→ **PROBLEM DETAILS**: Exactly as written, return all the data, leaving its pictures behind.

→ **DATA EXTRACT**:
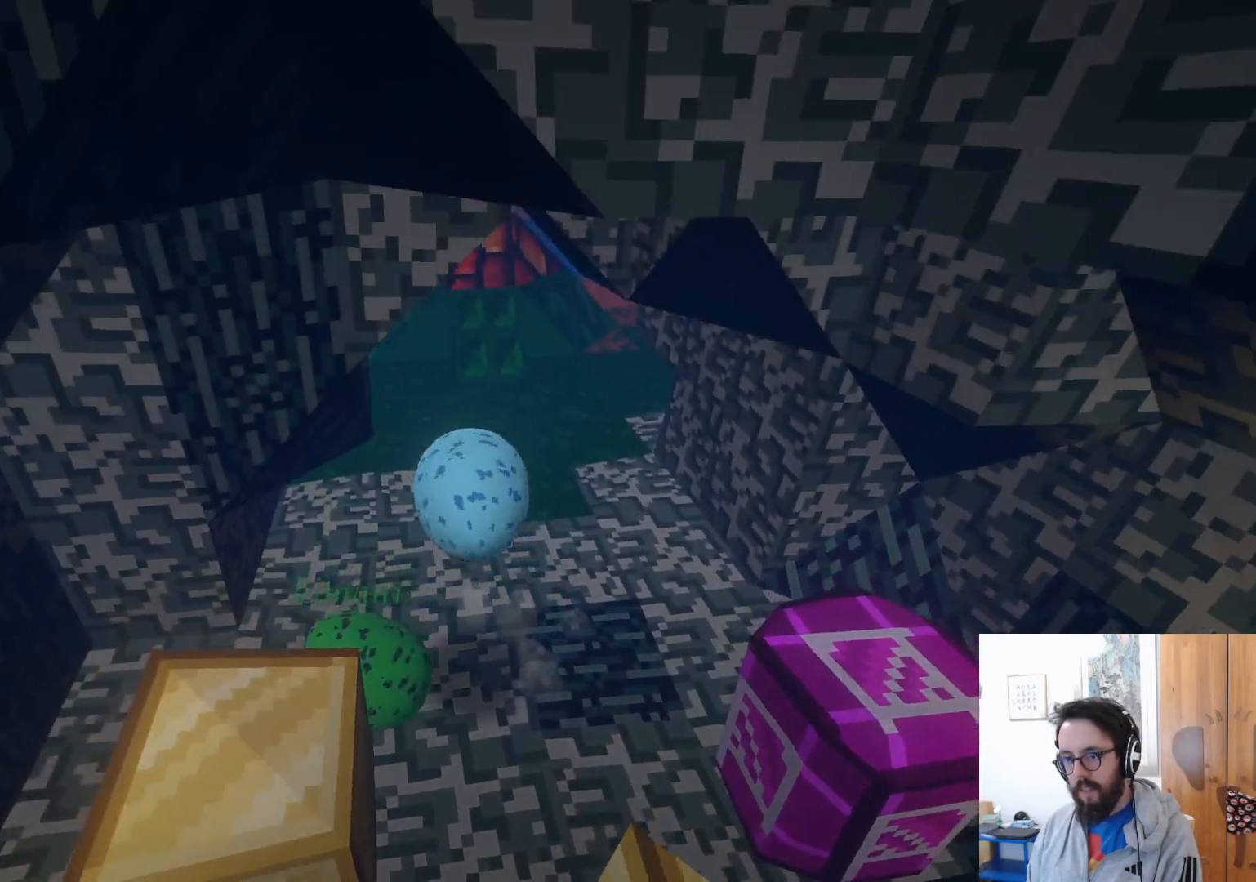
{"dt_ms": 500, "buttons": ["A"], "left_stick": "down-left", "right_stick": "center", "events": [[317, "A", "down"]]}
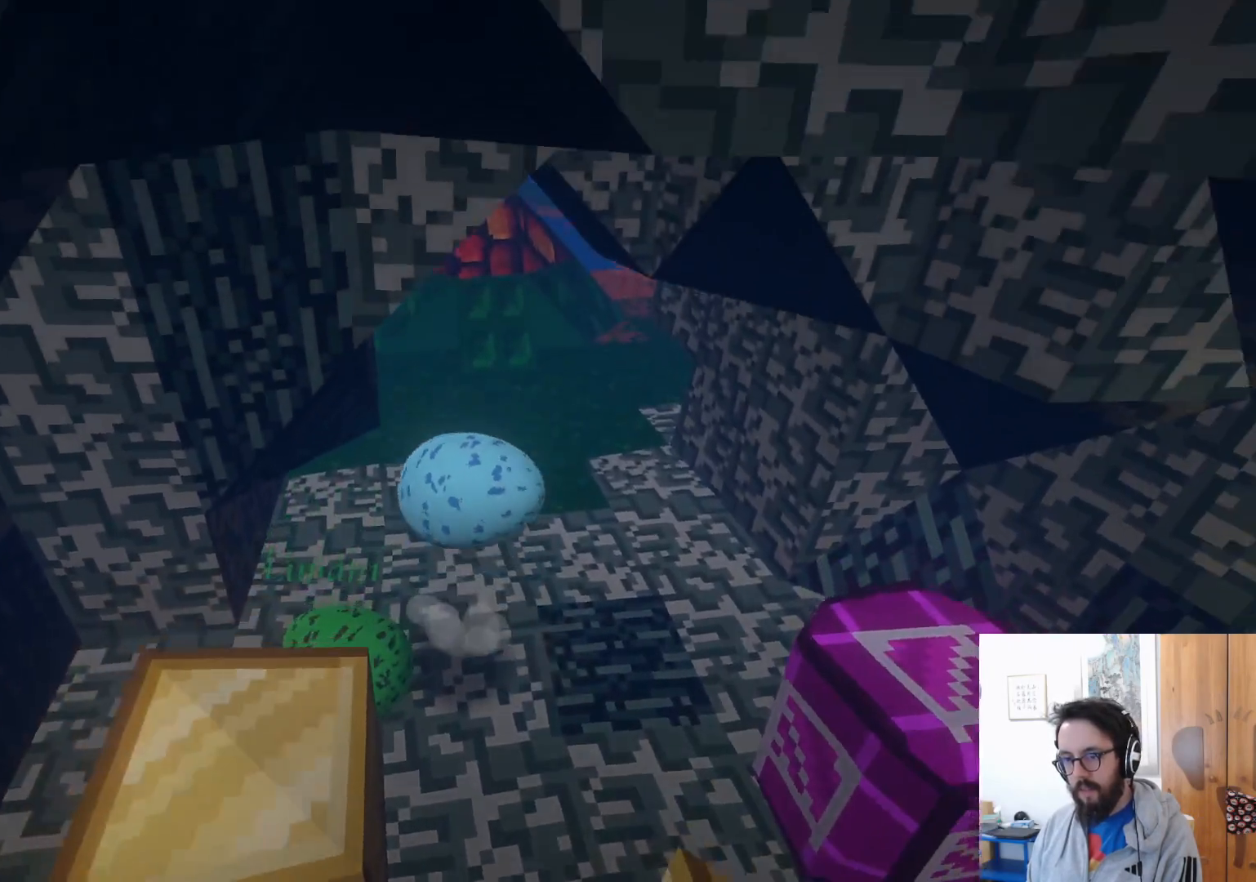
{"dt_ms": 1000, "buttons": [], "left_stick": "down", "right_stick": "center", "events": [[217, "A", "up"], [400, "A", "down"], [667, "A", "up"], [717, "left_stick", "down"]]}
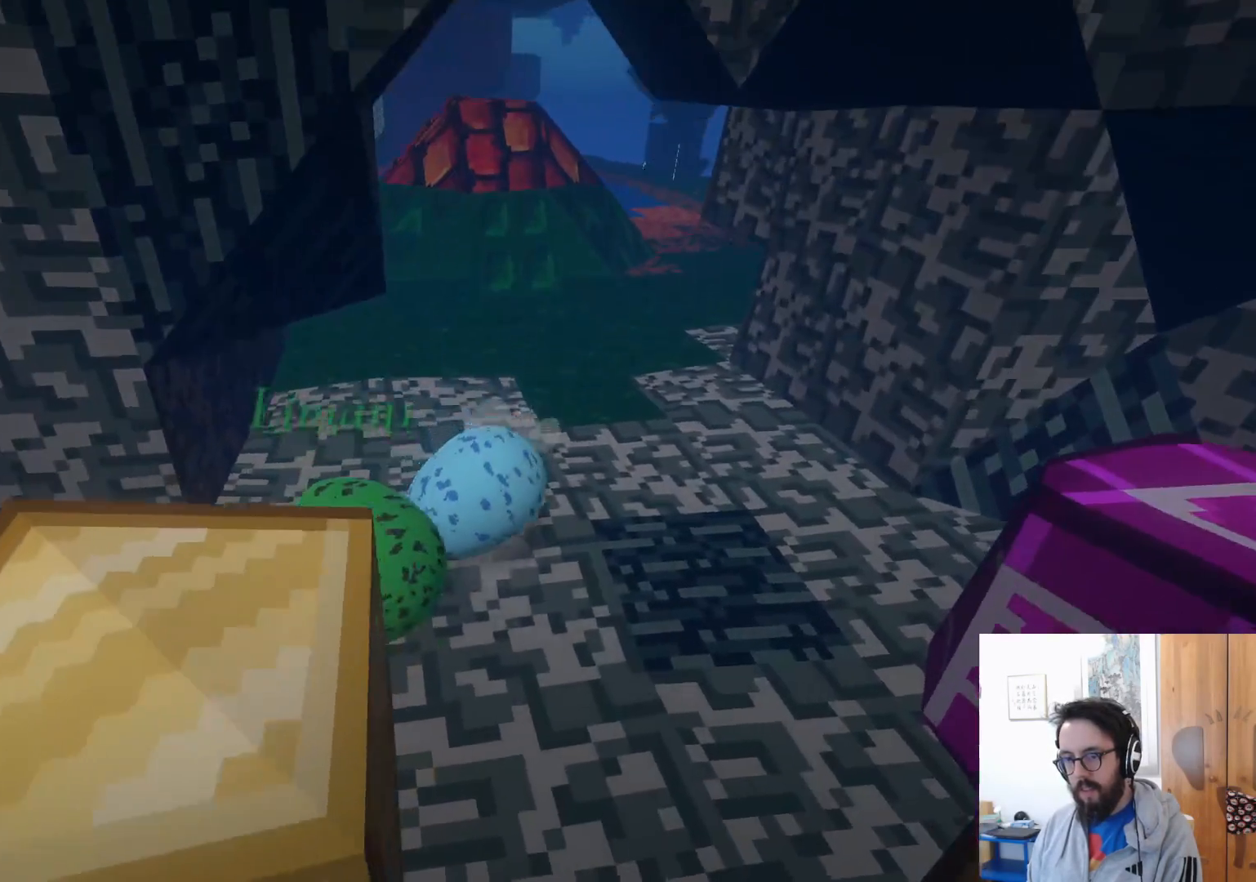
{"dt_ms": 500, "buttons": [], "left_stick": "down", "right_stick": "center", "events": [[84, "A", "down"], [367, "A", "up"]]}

→ **YOUR RESPONSE**:
{"dt_ms": 500, "buttons": ["A"], "left_stick": "down-left", "right_stick": "center", "events": [[317, "A", "down"]]}
{"dt_ms": 1000, "buttons": [], "left_stick": "down", "right_stick": "center", "events": [[217, "A", "up"], [400, "A", "down"], [667, "A", "up"], [717, "left_stick", "down"]]}
{"dt_ms": 500, "buttons": [], "left_stick": "down", "right_stick": "center", "events": [[84, "A", "down"], [367, "A", "up"]]}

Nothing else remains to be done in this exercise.